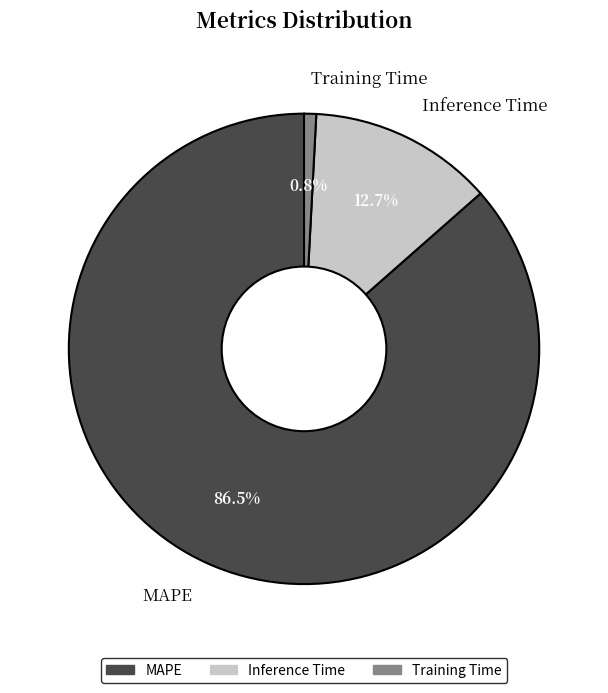

Rank the categories by value from highest to lowest.

MAPE, Inference Time, Training Time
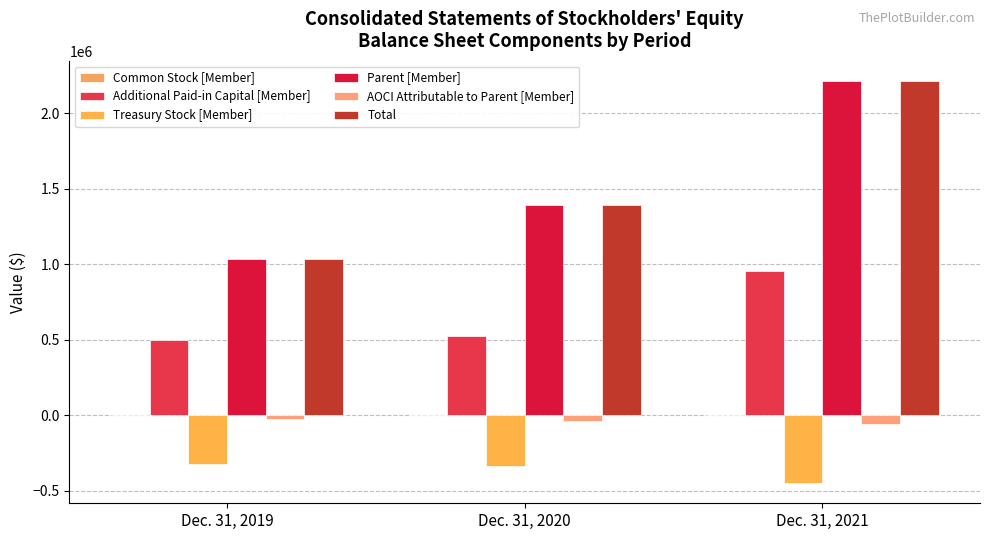

Reading right to left, what are all the values shown in this chart?

Common Stock [Member]: 725	721	717
Additional Paid-in Capital [Member]: 952939	525541	498866
Treasury Stock [Member]: -448976	-332164	-324551
Parent [Member]: 2213774	1390293	1032382
AOCI Attributable to Parent [Member]: -54755	-34254	-24917
Total: 2214087	1390204	1032851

________________________________________

WORK TASK:
Turn the lines of the items above into a numbered list, skipping blank lines and leaving out the pictures.

OUTPUT FOR THIS EXERCISE:
1. Rank the categories by value from highest to lowest.
2. MAPE, Inference Time, Training Time
3. Reading right to left, what are all the values shown in this chart?
4. Common Stock [Member]: 725	721	717
5. Additional Paid-in Capital [Member]: 952939	525541	498866
6. Treasury Stock [Member]: -448976	-332164	-324551
7. Parent [Member]: 2213774	1390293	1032382
8. AOCI Attributable to Parent [Member]: -54755	-34254	-24917
9. Total: 2214087	1390204	1032851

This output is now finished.